## What to work on:
Take each line below that has "Jims" and copy it.

## Excerpts from a dataset:

● ● ● ● ● ● ●

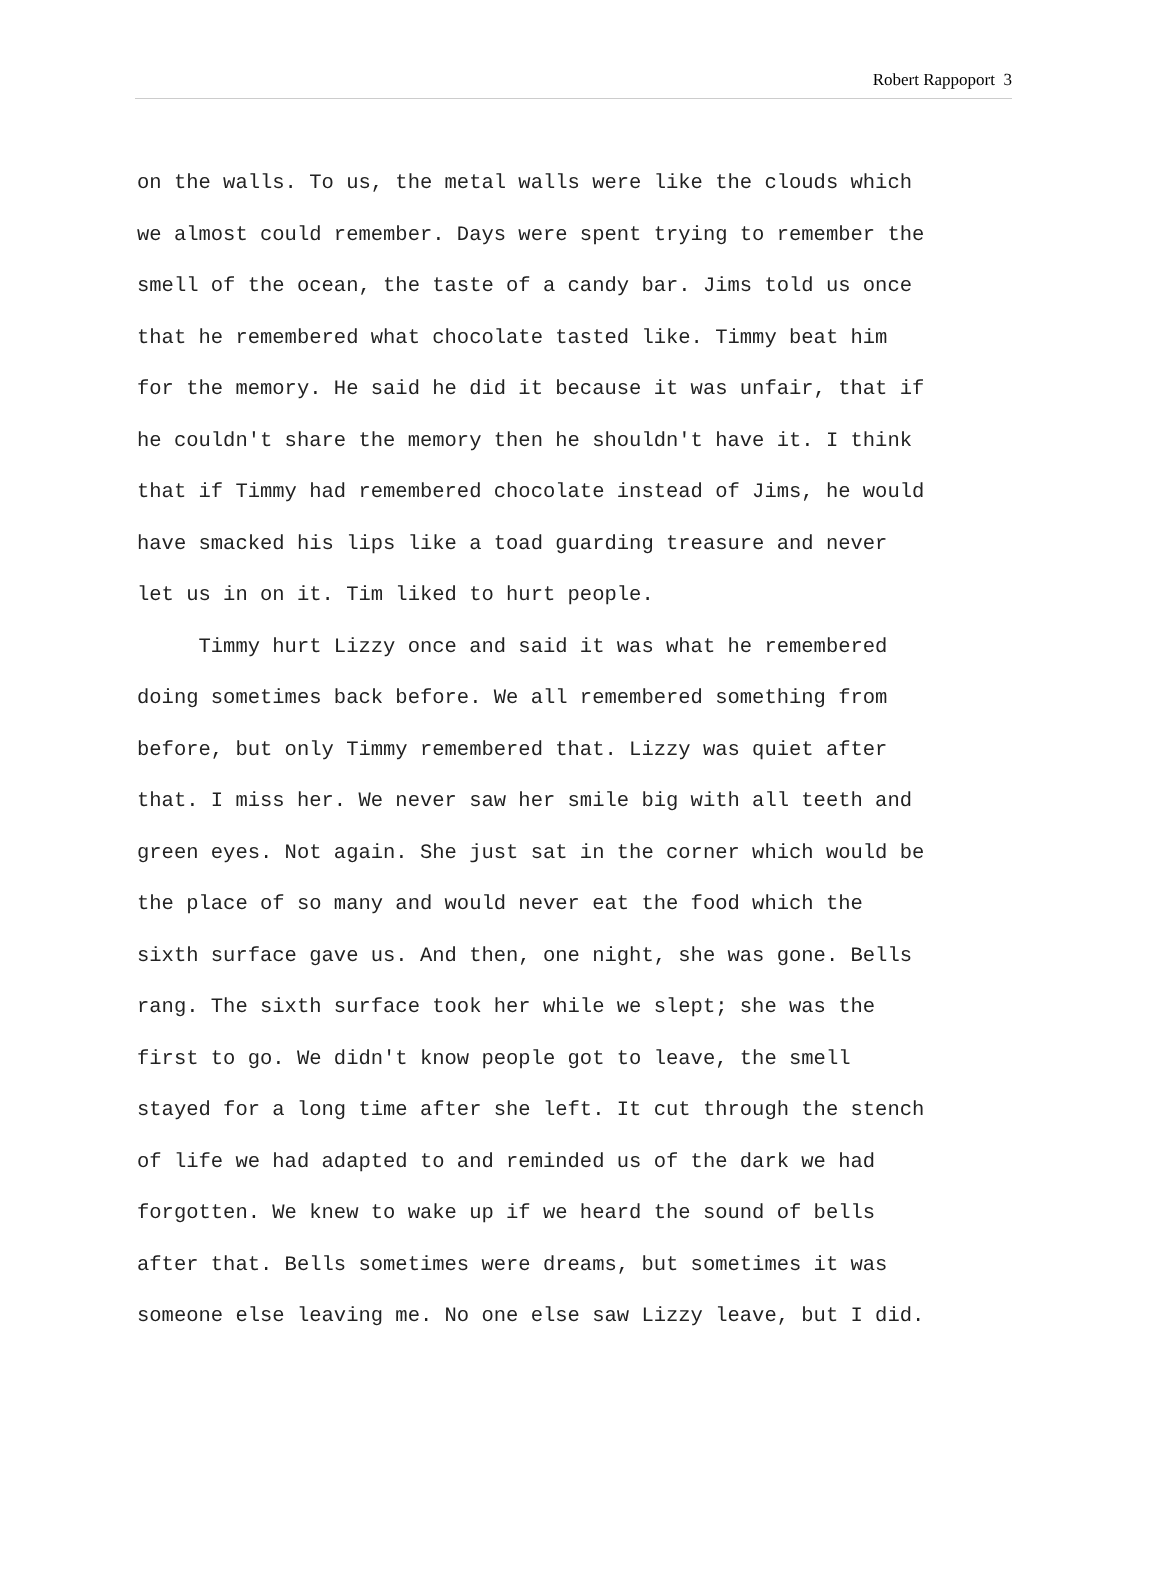Robert Rappoport 3
on the walls. To us, the metal walls were like the clouds which
we almost could remember. Days were spent trying to remember the
smell of the ocean, the taste of a candy bar. Jims told us once
that he remembered what chocolate tasted like. Timmy beat him
for the memory. He said he did it because it was unfair, that if
he couldn't share the memory then he shouldn't have it. I think
that if Timmy had remembered chocolate instead of Jims, he would
have smacked his lips like a toad guarding treasure and never
let us in on it. Tim liked to hurt people.
Timmy hurt Lizzy once and said it was what he remembered
doing sometimes back before. We all remembered something from
before, but only Timmy remembered that. Lizzy was quiet after
that. I miss her. We never saw her smile big with all teeth and
green eyes. Not again. She just sat in the corner which would be
the place of so many and would never eat the food which the
sixth surface gave us. And then, one night, she was gone. Bells
rang. The sixth surface took her while we slept; she was the
first to go. We didn't know people got to leave, the smell
stayed for a long time after she left. It cut through the stench
of life we had adapted to and reminded us of the dark we had
forgotten. We knew to wake up if we heard the sound of bells
after that. Bells sometimes were dreams, but sometimes it was
someone else leaving me. No one else saw Lizzy leave, but I did.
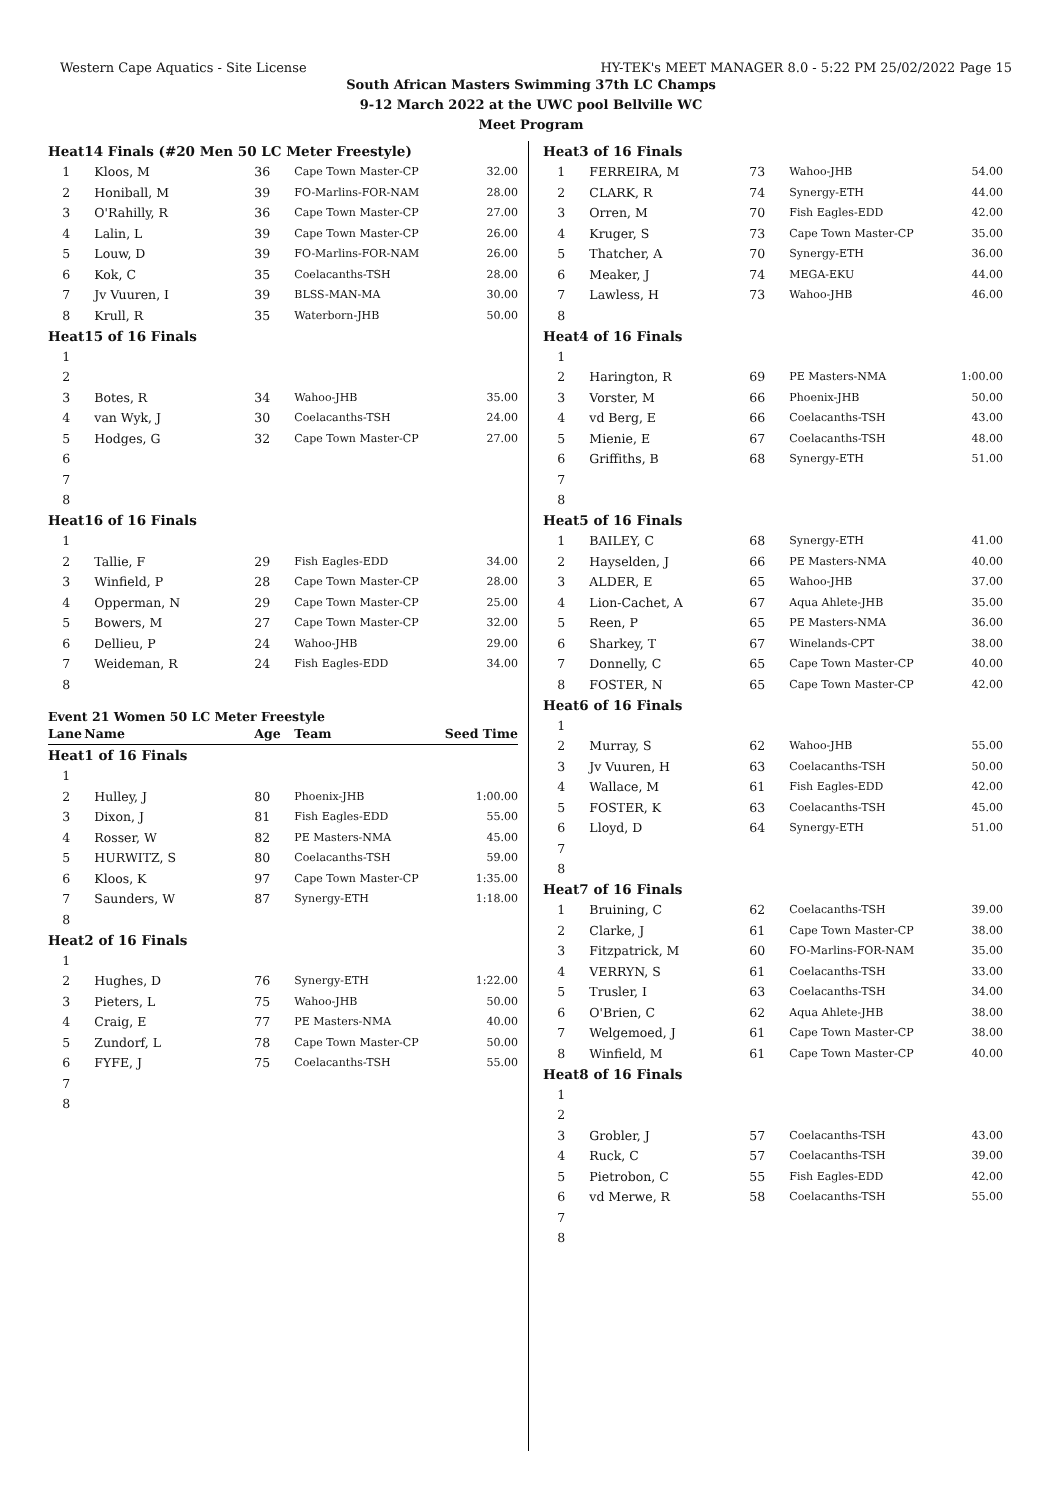Western Cape Aquatics - Site License HY-TEK's MEET MANAGER 8.0 - 5:22 PM 25/02/2022 Page 15
South African Masters Swimming 37th LC Champs
9-12 March 2022 at the UWC pool Bellville WC
Meet Program
| Heat | 14 Finals (#20 Men 50 LC Meter Freestyle) | | | |
| 1 | Kloos, M | 36 | Cape Town Master-CP | 32.00 |
| 2 | Honiball, M | 39 | FO-Marlins-FOR-NAM | 28.00 |
| 3 | O'Rahilly, R | 36 | Cape Town Master-CP | 27.00 |
| 4 | Lalin, L | 39 | Cape Town Master-CP | 26.00 |
| 5 | Louw, D | 39 | FO-Marlins-FOR-NAM | 26.00 |
| 6 | Kok, C | 35 | Coelacanths-TSH | 28.00 |
| 7 | Jv Vuuren, I | 39 | BLSS-MAN-MA | 30.00 |
| 8 | Krull, R | 35 | Waterborn-JHB | 50.00 |
| Heat | 15 of 16 Finals | | | |
| 1 | | | | |
| 2 | | | | |
| 3 | Botes, R | 34 | Wahoo-JHB | 35.00 |
| 4 | van Wyk, J | 30 | Coelacanths-TSH | 24.00 |
| 5 | Hodges, G | 32 | Cape Town Master-CP | 27.00 |
| 6 | | | | |
| 7 | | | | |
| 8 | | | | |
| Heat | 16 of 16 Finals | | | |
| 1 | | | | |
| 2 | Tallie, F | 29 | Fish Eagles-EDD | 34.00 |
| 3 | Winfield, P | 28 | Cape Town Master-CP | 28.00 |
| 4 | Opperman, N | 29 | Cape Town Master-CP | 25.00 |
| 5 | Bowers, M | 27 | Cape Town Master-CP | 32.00 |
| 6 | Dellieu, P | 24 | Wahoo-JHB | 29.00 |
| 7 | Weideman, R | 24 | Fish Eagles-EDD | 34.00 |
| 8 | | | | |
Event 21 Women 50 LC Meter Freestyle
| Lane | Name | Age | Team | Seed Time |
| --- | --- | --- | --- | --- |
| Heat | 1 of 16 Finals | | | |
| 1 | | | | |
| 2 | Hulley, J | 80 | Phoenix-JHB | 1:00.00 |
| 3 | Dixon, J | 81 | Fish Eagles-EDD | 55.00 |
| 4 | Rosser, W | 82 | PE Masters-NMA | 45.00 |
| 5 | HURWITZ, S | 80 | Coelacanths-TSH | 59.00 |
| 6 | Kloos, K | 97 | Cape Town Master-CP | 1:35.00 |
| 7 | Saunders, W | 87 | Synergy-ETH | 1:18.00 |
| 8 | | | | |
| Heat | 2 of 16 Finals | | | |
| 1 | | | | |
| 2 | Hughes, D | 76 | Synergy-ETH | 1:22.00 |
| 3 | Pieters, L | 75 | Wahoo-JHB | 50.00 |
| 4 | Craig, E | 77 | PE Masters-NMA | 40.00 |
| 5 | Zundorf, L | 78 | Cape Town Master-CP | 50.00 |
| 6 | FYFE, J | 75 | Coelacanths-TSH | 55.00 |
| 7 | | | | |
| 8 | | | | |
| Heat | 3 of 16 Finals | | | |
| 1 | FERREIRA, M | 73 | Wahoo-JHB | 54.00 |
| 2 | CLARK, R | 74 | Synergy-ETH | 44.00 |
| 3 | Orren, M | 70 | Fish Eagles-EDD | 42.00 |
| 4 | Kruger, S | 73 | Cape Town Master-CP | 35.00 |
| 5 | Thatcher, A | 70 | Synergy-ETH | 36.00 |
| 6 | Meaker, J | 74 | MEGA-EKU | 44.00 |
| 7 | Lawless, H | 73 | Wahoo-JHB | 46.00 |
| 8 | | | | |
| Heat | 4 of 16 Finals | | | |
| 1 | | | | |
| 2 | Harington, R | 69 | PE Masters-NMA | 1:00.00 |
| 3 | Vorster, M | 66 | Phoenix-JHB | 50.00 |
| 4 | vd Berg, E | 66 | Coelacanths-TSH | 43.00 |
| 5 | Mienie, E | 67 | Coelacanths-TSH | 48.00 |
| 6 | Griffiths, B | 68 | Synergy-ETH | 51.00 |
| 7 | | | | |
| 8 | | | | |
| Heat | 5 of 16 Finals | | | |
| 1 | BAILEY, C | 68 | Synergy-ETH | 41.00 |
| 2 | Hayselden, J | 66 | PE Masters-NMA | 40.00 |
| 3 | ALDER, E | 65 | Wahoo-JHB | 37.00 |
| 4 | Lion-Cachet, A | 67 | Aqua Ahlete-JHB | 35.00 |
| 5 | Reen, P | 65 | PE Masters-NMA | 36.00 |
| 6 | Sharkey, T | 67 | Winelands-CPT | 38.00 |
| 7 | Donnelly, C | 65 | Cape Town Master-CP | 40.00 |
| 8 | FOSTER, N | 65 | Cape Town Master-CP | 42.00 |
| Heat | 6 of 16 Finals | | | |
| 1 | | | | |
| 2 | Murray, S | 62 | Wahoo-JHB | 55.00 |
| 3 | Jv Vuuren, H | 63 | Coelacanths-TSH | 50.00 |
| 4 | Wallace, M | 61 | Fish Eagles-EDD | 42.00 |
| 5 | FOSTER, K | 63 | Coelacanths-TSH | 45.00 |
| 6 | Lloyd, D | 64 | Synergy-ETH | 51.00 |
| 7 | | | | |
| 8 | | | | |
| Heat | 7 of 16 Finals | | | |
| 1 | Bruining, C | 62 | Coelacanths-TSH | 39.00 |
| 2 | Clarke, J | 61 | Cape Town Master-CP | 38.00 |
| 3 | Fitzpatrick, M | 60 | FO-Marlins-FOR-NAM | 35.00 |
| 4 | VERRYN, S | 61 | Coelacanths-TSH | 33.00 |
| 5 | Trusler, I | 63 | Coelacanths-TSH | 34.00 |
| 6 | O'Brien, C | 62 | Aqua Ahlete-JHB | 38.00 |
| 7 | Welgemoed, J | 61 | Cape Town Master-CP | 38.00 |
| 8 | Winfield, M | 61 | Cape Town Master-CP | 40.00 |
| Heat | 8 of 16 Finals | | | |
| 1 | | | | |
| 2 | | | | |
| 3 | Grobler, J | 57 | Coelacanths-TSH | 43.00 |
| 4 | Ruck, C | 57 | Coelacanths-TSH | 39.00 |
| 5 | Pietrobon, C | 55 | Fish Eagles-EDD | 42.00 |
| 6 | vd Merwe, R | 58 | Coelacanths-TSH | 55.00 |
| 7 | | | | |
| 8 | | | | |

● ● ● ● ● ● ●

## Solution to this problem:
smell of the ocean, the taste of a candy bar. Jims told us once
that if Timmy had remembered chocolate instead of Jims, he would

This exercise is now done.